ISIS Leader Al-Baghdadi Is Not Dead
ISIS Leader Al-Baghdadi Is Not Dead
ISIS leader Abu Bakr Al-Baghdadi has popped his head up out of his spider hole long enough to shoot a video and warn the United States about his continued presence. Although Al-Baghdadi made a radio address last year, this is the first visual evidence, in five years, the world has that he is not dead. His appearance at this time acknowledges the losses ISIS has suffered, aids in recruiting and retention of the faithful, and pokes President Trump and the special operators who have spent five years looking for him.
In 2014, Al-Baghdadi declared himself the ISIS leader and Caliph of the new Caliphate while standing in the Nuri mosque in Mosul. Since that time, the leader, also known as Abu Du’a and Al-Shabah, has been rumored to be gravely injured or dead. The United States has posted a $25,000,000 reward for Abu Bakr. He does not use any device that could lead to his location and probably lives in his spider hole somewhere along the Iraq/Syria border.
While Al-Baghdadi acknowledges the loss of the Caliphate in the video, he also claims Islam’s revenge with the Sri Lanka attacks on Easter Sunday. From the New York Times:
The message he intended to send was clear, analysts said: The Islamic State still exists, he is still in charge, and its international network of militants will continue to launch painful, unpredictable attacks. If he felt compelled to reveal himself now, after years in hiding, they said, it was to reassert his authority in the face of a punishing loss in Syria.
“Baghdadi has remained off the grid for so long that his sudden appearance will very likely serve as both a morale boost for ISIS supporters and remaining militants and as a catalyst for individuals or small groups to act,” said Colin P. Clarke, a senior fellow at the Soufan Center, a research organization for global security issues. “He is essentially reasserting his leadership and suggesting that he sits atop the command-and-control network of what remains of the group, not only in Iraq and Syria, but more broadly, in its far-flung franchises and affiliates.”
CBS News reported on the video last night:
Okay, I know that this is a little thing, but if “al” means “the” in Arabic, then every time one off these “expert” reporters says things like “the al Nuri mosque”, they are saying “the the Nuri mosque”. I know it’s a little thing, but it makes me crazy.
While Al-Baghdadi’s video reassures the followers of this radical Islamic ideology, it should be, along with the Sri Lanka attacks, a reminder that we cannot let our guard down.
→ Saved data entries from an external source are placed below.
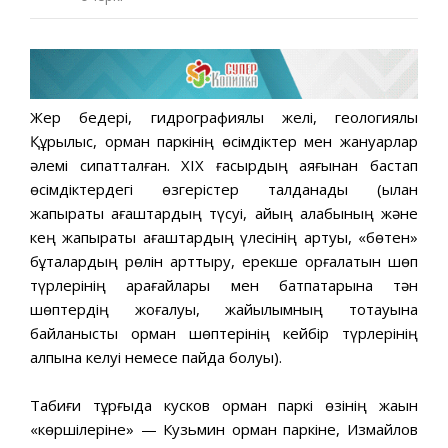
Жер бедері, гидрографиялық желі, геологиялық
Құрылыс, орман паркінің өсімдіктер мен жануарлар
әлемі сипатталған. XIX ғасырдың аяғынан бастап
өсімдіктердегі өзгерістер талданады (қылқан
жапырақты ағаштардың түсуі, қайың алқабының және
кең жапырақты ағаштардың үлесінің артуы, «бөтен»
бұталардың рөлін арттыру, ерекше қорғалатын шөп
түрлерінің қарағайлары мен батпақтарына тән
шөптердің жоғалуы, жайылымның тоқтауына
байланысты орман шөптерінің кейбір түрлерінің
қалпына келуі немесе пайда болуы).
Табиғи тұрғыда кусков орман паркі өзінің жақын
«көршілеріне» — Кузьмин орман паркіне, Измайлов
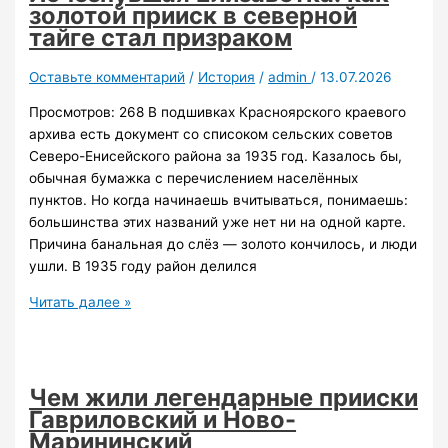
людские
золотой прииск в северной
судьбы
тайге стал призраком
Оставьте комментарий
/
История
/
admin
/
13.07.2026
Просмотров: 268 В подшивках Красноярского краевого
архива есть документ со списоком сельских советов
Северо-Енисейского района за 1935 год. Казалось бы,
обычная бумажка с перечислением населённых
пунктов. Но когда начинаешь вчитываться, понимаешь:
большинства этих названий уже нет ни на одной карте.
Причина банальная до слёз — золото кончилось, и люди
ушли. В 1935 году район делился
Исчезнувшая
Читать далее »
Елизаветка:
как
золотой
прииск
Чем жили легендарные прииски
в
Гавриловский и Ново-
северной
Марининский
The franchises and affiliates are everywhere. And the women are just as vicious and committed as the men. USA Today filed this report last week about the displaced persons in refugee camps in Northern Syria:
Many in the camps remain die-hard supporters of IS. Women in general were often active participants in IS’s rule. Some joined women’s branches of the “Hisba,” the religious police who brutally enforced the group’s laws. Others helped recruit more foreigners. Freed Yazidi women have spoken of cruelties inflicted by female members of the group.
Within the fences of al-Hol camp, IS supporters have tried to recreate the caliphate as much as possible. Some women have re-formed the Hisba to keep camp residents in line, according to officers from the Kurdish-led Syrian Democratic Forces guarding the camp.
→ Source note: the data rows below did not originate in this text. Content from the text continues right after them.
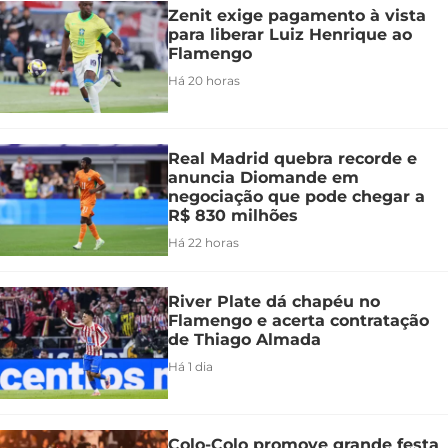
Zenit exige pagamento à vista
para liberar Luiz Henrique ao
Flamengo
Há 20 horas
Real Madrid quebra recorde e
anuncia Diomande em
negociação que pode chegar a
R$ 830 milhões
Há 22 horas
River Plate dá chapéu no
Flamengo e acerta contratação
de Thiago Almada
Há 1 dia
Colo-Colo promove grande festa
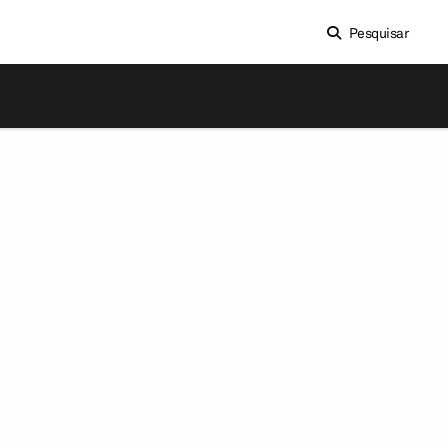
Pesquisar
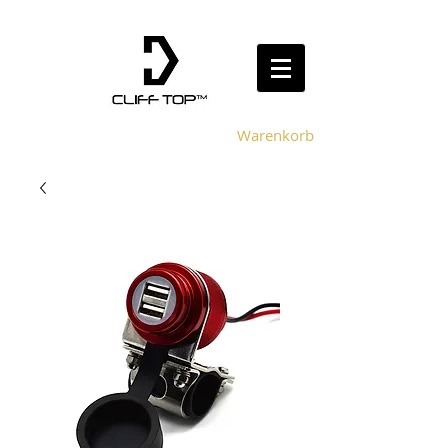
Warenkorb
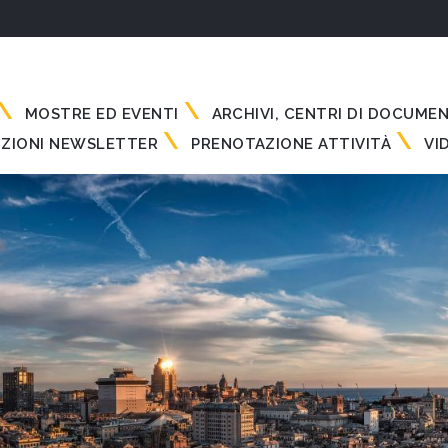
MOSTRE ED EVENTI
ARCHIVI, CENTRI DI DOCUME
IZIONI NEWSLETTER
PRENOTAZIONE ATTIVITÀ
VI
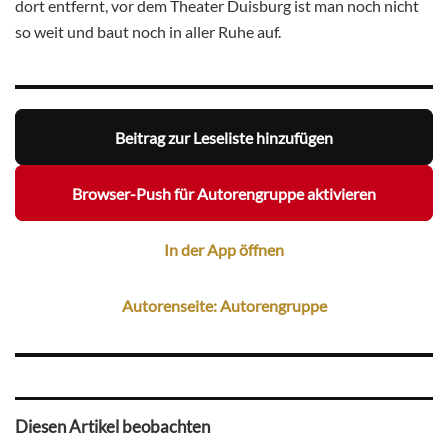
dort entfernt, vor dem Theater Duisburg ist man noch nicht
so weit und baut noch in aller Ruhe auf.
Beitrag zur Leseliste hinzufügen
Browser-Push für Autorengruppe aktivieren
In der App öffnen
Autorenseite: Autorengruppe
Diesen Artikel beobachten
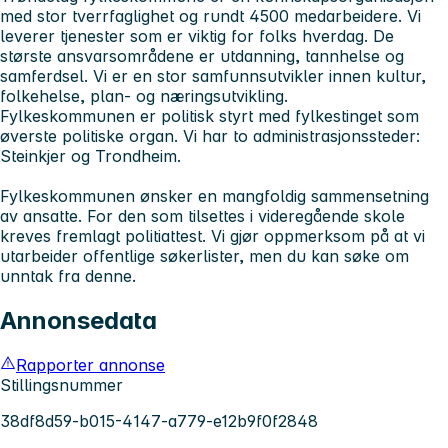
med stor tverrfaglighet og rundt 4500 medarbeidere. Vi
leverer tjenester som er viktig for folks hverdag. De
største ansvarsområdene er utdanning, tannhelse og
samferdsel. Vi er en stor samfunnsutvikler innen kultur,
folkehelse, plan- og næringsutvikling.
Fylkeskommunen er politisk styrt med fylkestinget som
øverste politiske organ. Vi har to administrasjonssteder:
Steinkjer og Trondheim.
Fylkeskommunen ønsker en mangfoldig sammensetning
av ansatte. For den som tilsettes i videregående skole
kreves fremlagt politiattest. Vi gjør oppmerksom på at vi
utarbeider offentlige søkerlister, men du kan søke om
unntak fra denne.
Annonsedata
Rapporter annonse
Stillingsnummer
38df8d59-b015-4147-a779-e12b9f0f2848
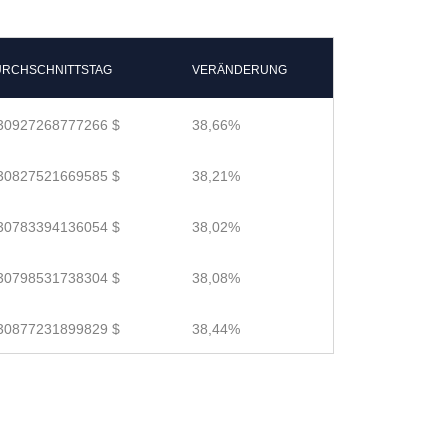
RCHSCHNITTSTAG
VERÄNDERUNG
30927268777266 $
38,66%
30827521669585 $
38,21%
30783394136054 $
38,02%
30798531738304 $
38,08%
30877231899829 $
38,44%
While the AP was there, women in all-covering black robes and veils known as niqab tried to intimidate anyone speaking to journalists; children threw stones at visitors, calling them “dogs” and “infidels.”
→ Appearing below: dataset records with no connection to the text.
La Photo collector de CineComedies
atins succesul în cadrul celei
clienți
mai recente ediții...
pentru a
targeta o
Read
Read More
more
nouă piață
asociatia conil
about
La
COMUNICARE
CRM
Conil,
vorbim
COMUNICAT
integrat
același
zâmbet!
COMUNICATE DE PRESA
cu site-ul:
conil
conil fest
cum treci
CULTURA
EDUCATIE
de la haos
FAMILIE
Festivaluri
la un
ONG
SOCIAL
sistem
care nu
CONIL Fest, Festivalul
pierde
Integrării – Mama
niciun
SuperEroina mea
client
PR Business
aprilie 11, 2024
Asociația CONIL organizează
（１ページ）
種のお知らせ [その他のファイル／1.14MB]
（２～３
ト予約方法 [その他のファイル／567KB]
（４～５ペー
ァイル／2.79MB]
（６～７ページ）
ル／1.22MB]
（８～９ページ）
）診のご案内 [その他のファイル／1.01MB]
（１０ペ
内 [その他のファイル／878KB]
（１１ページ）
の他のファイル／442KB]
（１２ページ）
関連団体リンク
And, there it is. The next generation is taught from birth about the “dogs” and “infidels”. Existential is a word that is overused. This is an existential war. Today, Al-Baghdadi is the figure head, just as Osama bin-Laden was before him. There will always be a figurehead. The cancer that is radical Islam will continue to metastasize Al-Baghdadi or no. He is not dead yet, but my money is on the special operators looking for him. We must remain ever aware.